— Estratto del testo —
_ _ _ _ _

LA CORTE SUPREMA DI CASSAZIONE
SEZIONE LAVORO
Composta dagli Ill.mi Sigg.ri Magistrati:
Dott. TORRICE Amelia – Presidente –
Dott. TRIA Lucia – rel. Consigliere –
Dott. DI PAOLANTONIO Annalisa – Consigliere –
Dott. MAROTTA Caterina – Consigliere –
Dott. SPENA Francesca – Consigliere –
ha pronunciato la seguente:
ORDINANZA
sul ricorso 3479/2015 proposto da:
M.S., elettivamente domiciliato in ROMA, VIA DEGLI SCIPIONI 265, presso lo studio dell’avvocato TERESA GIGLIOTTI, raopresentato e difeso dagli avvocati GIOVANNI MIASI, EMILIA CERCHIARA;
– ricorrente principale –
contro
I.A.C.P. – ISTITUTO AUTONOMO CASE POPOLARI di MESSINA, in persona del legale rappresentante pro tempore, domiciliato in ROMA PIAZZA CAVOUR presso LA CANCELLERIA DELLA CORTE SUPREMA DI CASSAZIONE, rappresentato e difeso dall’avvocato CORRADO MARTELLI;
– controricorrente – ricorrente incidentale –
avverso la sentenza n. 275/2014 della CORTE D’APPELLO di MESSINA, depositata il 11/03/2014 R.G.N. 690/2009.

_ _ _ _ _

Rispondi alle seguenti domande sull'ordinanza riportata sopra.
1. Quale magistrato ricopre il ruolo di Presidente?
2. Da quale avvocato è rappresentato e difeso l'I.A.C.P. di Messina?
3. In quale data è stata depositata la sentenza n. 275/2014 della Corte d'appello di Messina?

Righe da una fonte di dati
_ _ _ _ _

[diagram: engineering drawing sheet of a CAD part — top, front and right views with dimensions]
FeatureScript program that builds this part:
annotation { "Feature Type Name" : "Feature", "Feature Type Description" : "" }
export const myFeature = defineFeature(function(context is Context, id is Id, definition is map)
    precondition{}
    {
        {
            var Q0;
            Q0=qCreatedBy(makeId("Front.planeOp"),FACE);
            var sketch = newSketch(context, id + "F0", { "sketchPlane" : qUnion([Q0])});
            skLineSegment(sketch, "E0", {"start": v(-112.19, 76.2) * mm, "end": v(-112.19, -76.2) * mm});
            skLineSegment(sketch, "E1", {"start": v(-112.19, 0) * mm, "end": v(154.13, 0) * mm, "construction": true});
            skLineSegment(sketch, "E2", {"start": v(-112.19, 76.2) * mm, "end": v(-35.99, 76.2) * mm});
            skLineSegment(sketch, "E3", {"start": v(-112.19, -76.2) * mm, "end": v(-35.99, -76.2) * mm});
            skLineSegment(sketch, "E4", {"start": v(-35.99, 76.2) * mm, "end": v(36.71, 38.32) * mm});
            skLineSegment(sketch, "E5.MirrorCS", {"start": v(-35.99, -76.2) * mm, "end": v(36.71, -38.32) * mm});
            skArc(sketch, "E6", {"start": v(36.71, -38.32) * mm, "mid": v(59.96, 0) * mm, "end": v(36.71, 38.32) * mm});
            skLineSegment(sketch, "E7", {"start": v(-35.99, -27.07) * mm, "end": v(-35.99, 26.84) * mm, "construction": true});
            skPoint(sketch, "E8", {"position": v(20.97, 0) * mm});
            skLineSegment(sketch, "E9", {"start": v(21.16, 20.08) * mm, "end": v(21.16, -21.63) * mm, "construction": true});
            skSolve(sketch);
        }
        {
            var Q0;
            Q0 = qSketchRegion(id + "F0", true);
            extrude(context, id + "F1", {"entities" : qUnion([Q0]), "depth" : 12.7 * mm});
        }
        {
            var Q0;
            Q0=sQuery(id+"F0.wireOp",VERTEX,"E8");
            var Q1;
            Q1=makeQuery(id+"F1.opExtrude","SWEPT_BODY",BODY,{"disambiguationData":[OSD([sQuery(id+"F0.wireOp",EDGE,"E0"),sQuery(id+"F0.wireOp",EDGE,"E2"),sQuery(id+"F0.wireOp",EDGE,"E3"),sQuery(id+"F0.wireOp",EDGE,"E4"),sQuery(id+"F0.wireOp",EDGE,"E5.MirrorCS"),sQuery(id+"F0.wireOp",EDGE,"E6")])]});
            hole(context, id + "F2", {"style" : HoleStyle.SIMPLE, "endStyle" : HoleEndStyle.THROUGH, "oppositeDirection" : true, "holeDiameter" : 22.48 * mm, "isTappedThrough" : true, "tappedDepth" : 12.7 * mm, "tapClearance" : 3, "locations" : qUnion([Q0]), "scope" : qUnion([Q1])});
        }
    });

_ _ _ _ _

— Soluzione —
1. Il ruolo di Presidente è ricoperto dalla Dott.ssa Amelia Torrice.
2. L'I.A.C.P. di Messina è rappresentato e difeso dall'avvocato Corrado Martelli.
3. La sentenza n. 275/2014 della Corte d'appello di Messina è stata depositata l'11/03/2014.